Pour qui sonne le glas est une adaptation d’un grand roman d’Hemingway, magnifique sur le plan esthétique, mais bien trop académique dans sa réalisation.
Synopsis : En 1937, durant la guerre d’Espagne, un instituteur américain se range du côté des Républicains. Il est chargé de faire sauter un pont dans la montagne afin de retarder l’avance des nationalistes. Il y rencontre au passage l’amour de sa vie.
Sam Wood était-il l’homme de la situation ?
Critique : Ernest Hemingway a relaté son expérience lors de la guerre civile espagnole dans un de ses romans les plus célèbres intitulé Pour qui sonne le glas, publié en 1940, avec un succès immédiat. Avec le déclenchement de la Seconde Guerre mondiale, Hollywood ne pouvait pas passer à côté de l’occasion d’adapter enfin cette histoire édifiante pour le grand écran. Le studio eut un choix étrange en décidant de confier cette vaste et coûteuse entreprise au vétéran Sam Wood.
Effectivement, celui-ci tournait depuis les années 10 des films impersonnels et sans grand intérêt. Il a obtenu une certaine reconnaissance grâce à Goodbye Mr Chips (1939) qui fut un grand succès et a participé au tournage mouvementé d’Autant en emporte le vent la même année.
Quand un réalisateur connu pour ses positions violemment anticommunistes s’attaque à un auteur engagé à gauche
La Paramount a donc confié à cet artisan laborieux connu pour ses positions très réactionnaires l’adaptation d’un roman qui exalte la liberté et la lutte contre l’oppression.
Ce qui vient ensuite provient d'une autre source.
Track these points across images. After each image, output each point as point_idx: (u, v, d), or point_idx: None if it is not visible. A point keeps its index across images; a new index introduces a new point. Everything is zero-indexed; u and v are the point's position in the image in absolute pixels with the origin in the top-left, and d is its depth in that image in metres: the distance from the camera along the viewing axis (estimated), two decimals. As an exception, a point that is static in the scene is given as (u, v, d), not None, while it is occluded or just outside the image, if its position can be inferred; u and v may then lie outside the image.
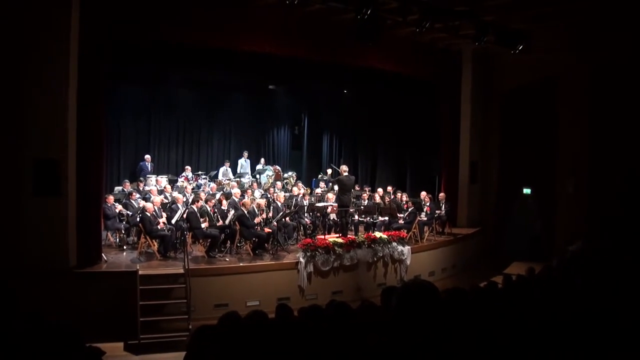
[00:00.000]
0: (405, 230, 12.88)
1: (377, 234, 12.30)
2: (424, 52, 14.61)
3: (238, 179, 15.92)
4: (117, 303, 9.24)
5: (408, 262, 12.38)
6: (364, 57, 13.34)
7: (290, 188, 15.55)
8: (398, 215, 13.32)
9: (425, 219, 13.63)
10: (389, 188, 15.57)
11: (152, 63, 13.41)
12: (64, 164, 9.42)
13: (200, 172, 16.33)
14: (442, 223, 14.50)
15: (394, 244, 12.19)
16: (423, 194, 14.27)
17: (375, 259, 11.93)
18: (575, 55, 13.91)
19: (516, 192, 15.92)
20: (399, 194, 14.68)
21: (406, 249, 12.36)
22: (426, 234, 13.70)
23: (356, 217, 13.17)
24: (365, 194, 14.57)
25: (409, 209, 13.47)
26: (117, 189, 13.69)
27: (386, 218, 13.29)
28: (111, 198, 11.93)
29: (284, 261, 11.07)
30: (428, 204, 13.92)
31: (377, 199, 14.41)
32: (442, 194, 14.90)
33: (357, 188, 15.29)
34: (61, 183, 9.40)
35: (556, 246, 13.97)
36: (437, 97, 16.03)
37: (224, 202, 12.22)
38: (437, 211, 14.13)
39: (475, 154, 16.13)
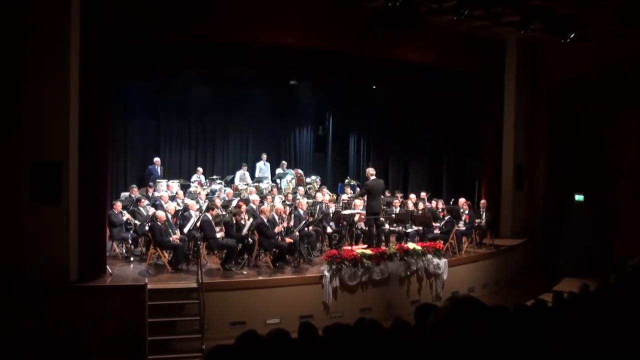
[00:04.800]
0: (442, 241, 12.80)
1: (410, 245, 12.23)
2: (462, 43, 14.51)
3: (256, 184, 15.99)
4: (123, 320, 9.31)
5: (445, 276, 12.27)
6: (396, 48, 13.30)
7: (313, 194, 15.56)
8: (433, 224, 13.24)
9: (464, 228, 13.51)
10: (423, 194, 15.45)
11: (163, 57, 13.52)
12: (64, 167, 9.52)
13: (215, 177, 16.43)
14: (483, 233, 14.37)
15: (429, 256, 12.10)
16: (461, 200, 14.14)
17: (408, 273, 11.85)
18: (634, 43, 13.66)
19: (567, 198, 15.70)
20: (434, 201, 14.59)
21: (442, 262, 12.26)
22: (465, 246, 13.58)
23: (387, 226, 13.10)
24: (396, 201, 14.50)
25: (446, 218, 13.38)
26: (124, 194, 13.81)
27: (420, 227, 13.21)
28: (119, 205, 12.06)
29: (307, 275, 11.06)
30: (467, 211, 13.79)
31: (410, 206, 14.33)
32: (483, 201, 14.77)
33: (387, 194, 15.24)
34: (62, 188, 9.49)
35: (614, 260, 13.72)
36: (478, 93, 15.94)
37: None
38: (477, 220, 14.00)
39: (520, 156, 15.97)
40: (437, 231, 13.17)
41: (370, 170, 12.42)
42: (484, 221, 14.21)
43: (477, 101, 16.03)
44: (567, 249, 15.09)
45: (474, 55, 14.99)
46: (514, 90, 15.76)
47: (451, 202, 14.73)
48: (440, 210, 14.03)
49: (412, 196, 15.09)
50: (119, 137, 15.95)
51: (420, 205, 14.00)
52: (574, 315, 5.68)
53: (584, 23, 11.97)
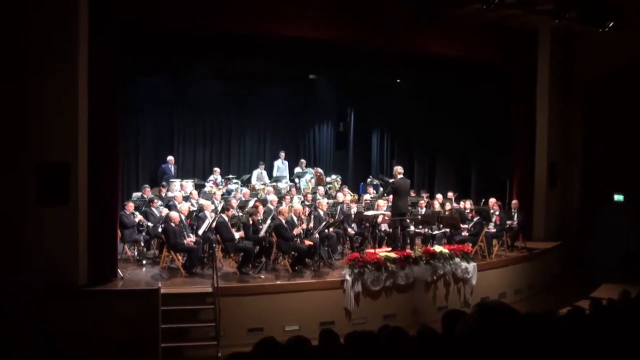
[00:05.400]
0: (471, 244, 12.70)
1: (437, 248, 12.18)
2: (492, 34, 14.39)
3: (274, 184, 16.01)
4: (135, 326, 9.36)
5: (474, 281, 12.19)
6: (421, 40, 13.22)
7: (334, 194, 15.53)
8: (461, 226, 13.18)
9: (494, 230, 13.42)
10: (450, 194, 15.40)
11: (176, 51, 13.59)
12: (73, 166, 9.58)
13: (231, 176, 16.48)
14: (515, 235, 14.25)
15: (457, 259, 12.03)
16: (492, 201, 14.03)
17: (434, 277, 11.79)
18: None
19: (605, 198, 15.51)
20: (462, 201, 14.52)
21: (471, 265, 12.18)
22: (495, 249, 13.48)
23: (412, 228, 13.04)
24: (422, 201, 14.42)
25: (475, 219, 13.30)
26: (136, 195, 13.90)
27: (447, 229, 13.15)
28: (131, 205, 12.16)
29: (328, 279, 11.04)
30: (497, 212, 13.69)
31: (437, 206, 14.26)
32: (514, 201, 14.65)
33: (412, 194, 15.15)
34: (70, 189, 9.55)
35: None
36: (509, 87, 15.78)
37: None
38: (508, 221, 13.89)
39: (554, 153, 15.80)
40: (465, 233, 13.09)
41: (398, 169, 12.36)
42: (515, 222, 14.08)
43: (508, 95, 15.87)
44: (604, 252, 14.86)
45: (504, 46, 14.83)
46: (548, 83, 15.57)
47: (481, 203, 14.60)
48: (468, 211, 13.97)
49: (439, 196, 15.01)
50: (130, 135, 16.05)
51: (448, 206, 13.92)
52: (614, 324, 5.59)
53: (623, 11, 11.77)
N’étant pas forcément l’homme de la situation, Sam Wood s’est contenté d’effectuer un travail appliqué, s’appuyant sur son directeur de la photographie Ray Rennahan et sur la technique du Technicolor. Ainsi, le film est visuellement somptueux et subjugue par sa beauté plastique, mais la réalisation reste bien en retrait et s’enfonce dans un académisme ennuyeux.
Malgré l’implication de comédiens formidables (superbe Katina Paxinou, actrice grecque que l’on retrouva par la suite dans les films d’Orson Welles ou de Luchino Visconti ou encore d’Ingrid Bergman dont ce fut le premier film en couleurs), on regarde assez vite sa montre devant la multitude de scènes plates et sans relief – un comble pour un film se déroulant en pleine montagne.
L’ennui pointe le bout de son nez, déjà dans la version courte
Il faut préciser qu’il existe deux versions du métrage : une longue de deux heures et cinquante minutes et une autre de cent vingt-cinq minutes. Or, c’est bien cette dernière que nous avons visionnée. Elle contient déjà bon nombre de scènes inutiles ou insignifiantes. Heureusement, la dernière demi-heure relève le niveau grâce à une suite de péripéties bien ficelées, quoique prévisibles.
L’ensemble est donc esthétiquement irréprochable, mais plombé par une mise en scène bien trop sage, voire inexistante, le cinéaste se révélant incapable de donner de la profondeur à ses personnages et au drame humain qui se joue dans le roman d’origine. Sorti durant l’année 1943 aux États-Unis, le film fut un véritable triomphe en cumulant 17,8 M$ (soit 300 M$ au cours ajusté de 2022), se hissant ainsi à la deuxième place du classement annuel, tout juste devancé par le film patriotique This is the Army de Michael Curtiz. Ainsi, Pour qui sonne le glas a récolté 9 nominations aux Oscars 1944, mais l’académie a choisi de ne récompenser que l’actrice grecque Katina Paxinou pour son second rôle féminin.
Un film événement qui a cassé la baraque aux Etats-Unis, comme en France
Les Français ont du attendre au-delà de la Libération pour découvrir enfin le film événement au mois de juin 1947. Les spectateurs se ruent dans les salles et en font le deuxième film de l’année en termes d’entrées avec un total de 8 274 596 tickets vendus, juste derrière Le bataillon du ciel (Esway, 1947), film français avec Pierre Blanchar.
Malgré son triomphe, Pour qui sonne le glas est avant tout un film à Oscars de plus, formaté pour glaner un maximum de récompenses, mais qui a bien mal vieilli.